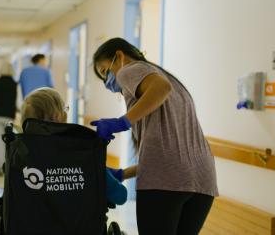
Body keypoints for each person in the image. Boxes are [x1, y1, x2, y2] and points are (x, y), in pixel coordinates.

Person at [91, 37, 218, 235]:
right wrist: (123, 174)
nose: (108, 81)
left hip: (167, 182)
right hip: (203, 179)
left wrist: (121, 122)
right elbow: (174, 154)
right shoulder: (173, 81)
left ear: (119, 55)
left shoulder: (129, 69)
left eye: (105, 71)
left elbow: (161, 88)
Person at [21, 88, 127, 206]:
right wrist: (102, 171)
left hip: (32, 223)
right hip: (80, 223)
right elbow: (121, 196)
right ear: (58, 116)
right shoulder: (82, 151)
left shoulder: (19, 153)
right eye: (65, 109)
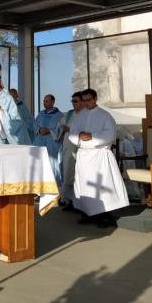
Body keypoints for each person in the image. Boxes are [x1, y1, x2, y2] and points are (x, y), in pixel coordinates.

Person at [69, 88, 129, 226]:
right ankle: (87, 213)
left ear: (95, 99)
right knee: (84, 186)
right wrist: (78, 136)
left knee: (101, 186)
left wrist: (91, 137)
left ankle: (104, 216)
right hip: (83, 156)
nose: (85, 103)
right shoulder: (79, 116)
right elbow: (72, 132)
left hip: (99, 156)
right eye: (83, 100)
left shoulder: (105, 116)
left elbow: (110, 136)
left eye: (88, 100)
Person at [34, 94, 64, 187]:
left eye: (47, 101)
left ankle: (55, 190)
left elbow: (60, 129)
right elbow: (34, 125)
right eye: (44, 101)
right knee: (39, 165)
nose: (44, 103)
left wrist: (50, 131)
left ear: (52, 102)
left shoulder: (59, 115)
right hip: (40, 143)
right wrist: (39, 130)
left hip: (52, 146)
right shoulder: (40, 114)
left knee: (52, 166)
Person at [60, 92, 83, 209]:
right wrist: (63, 127)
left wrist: (72, 129)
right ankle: (68, 199)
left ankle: (78, 202)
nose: (73, 104)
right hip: (68, 146)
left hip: (81, 148)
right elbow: (61, 124)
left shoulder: (86, 114)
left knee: (79, 173)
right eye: (72, 101)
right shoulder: (69, 114)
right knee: (68, 171)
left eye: (76, 101)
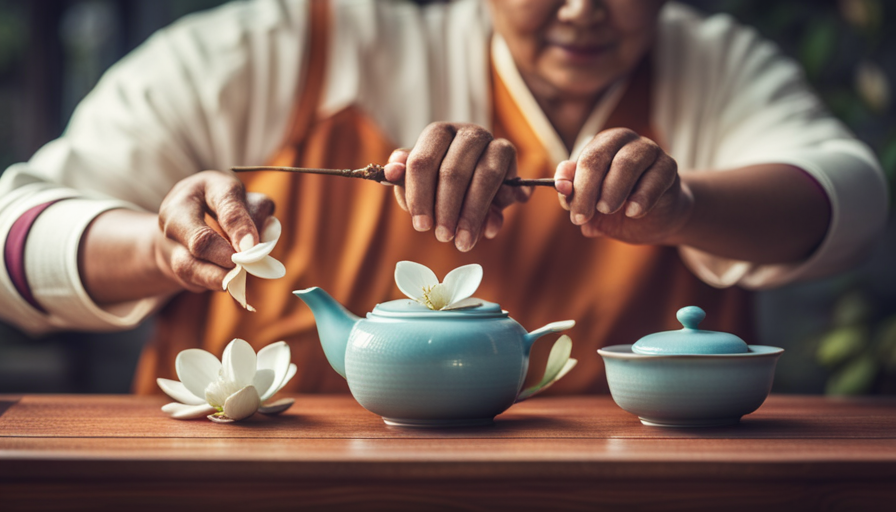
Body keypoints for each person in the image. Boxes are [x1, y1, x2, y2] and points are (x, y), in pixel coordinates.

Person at [0, 0, 887, 394]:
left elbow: (849, 201)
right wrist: (159, 251)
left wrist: (684, 206)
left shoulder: (712, 65)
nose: (583, 11)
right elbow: (15, 235)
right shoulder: (273, 47)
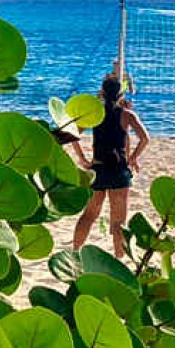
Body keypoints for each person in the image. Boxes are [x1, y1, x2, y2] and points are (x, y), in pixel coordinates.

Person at [71, 76, 150, 257]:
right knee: (118, 222)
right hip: (119, 172)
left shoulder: (95, 113)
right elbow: (145, 139)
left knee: (89, 215)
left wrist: (83, 159)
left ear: (102, 93)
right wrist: (133, 157)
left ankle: (75, 253)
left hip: (98, 169)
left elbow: (71, 134)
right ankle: (118, 259)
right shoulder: (127, 115)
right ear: (121, 94)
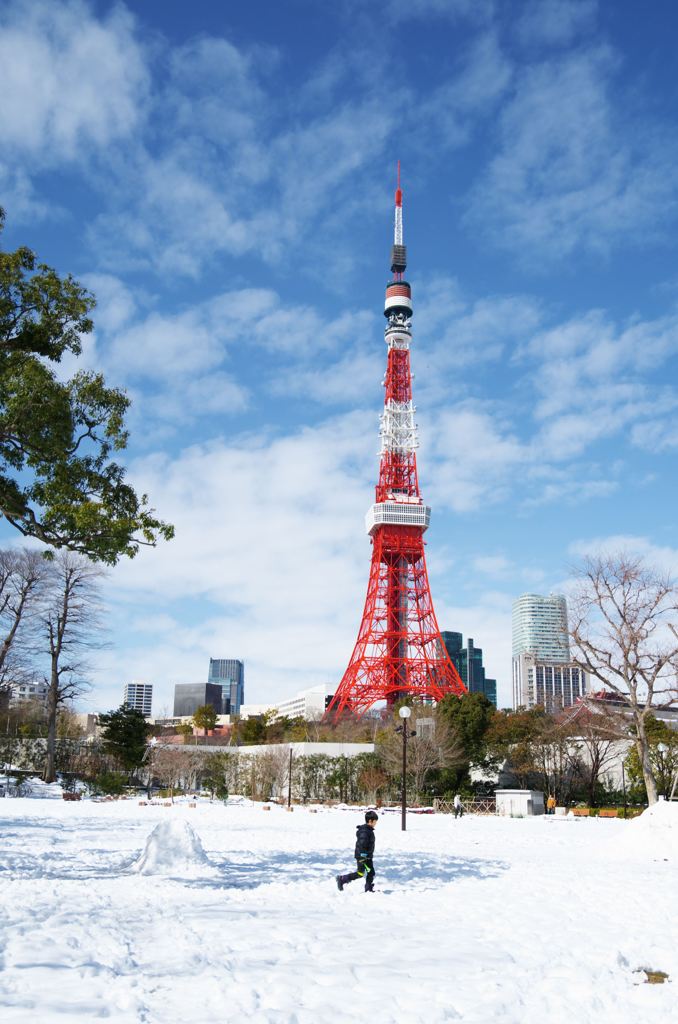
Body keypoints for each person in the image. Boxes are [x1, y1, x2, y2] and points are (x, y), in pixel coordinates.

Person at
++++++
Work item:
Find every line above that contains the word "elbow", and return each one.

Answer box:
right elbow: (174, 154)
left elbow: (161, 88)
right elbow: (121, 196)
right elbow: (72, 132)
left elbow: (110, 136)
left elbow: (60, 129)
right elbow: (34, 125)
right elbow: (61, 124)
left elbow: (849, 201)
right elbow: (15, 235)
right elbow: (145, 139)
left elbow: (71, 134)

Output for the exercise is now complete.